- _Problem to work on_:
Rewrite every line of the material below, putting "posted by" in place of "written by" and keeping the rest unchanged.

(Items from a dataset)
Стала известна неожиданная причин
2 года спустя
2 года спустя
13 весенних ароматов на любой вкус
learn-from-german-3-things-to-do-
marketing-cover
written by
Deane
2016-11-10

- _Result of the exercise_:
Стала известна неожиданная причин
2 года спустя
2 года спустя
13 весенних ароматов на любой вкус
learn-from-german-3-things-to-do-
marketing-cover
posted by
Deane
2016-11-10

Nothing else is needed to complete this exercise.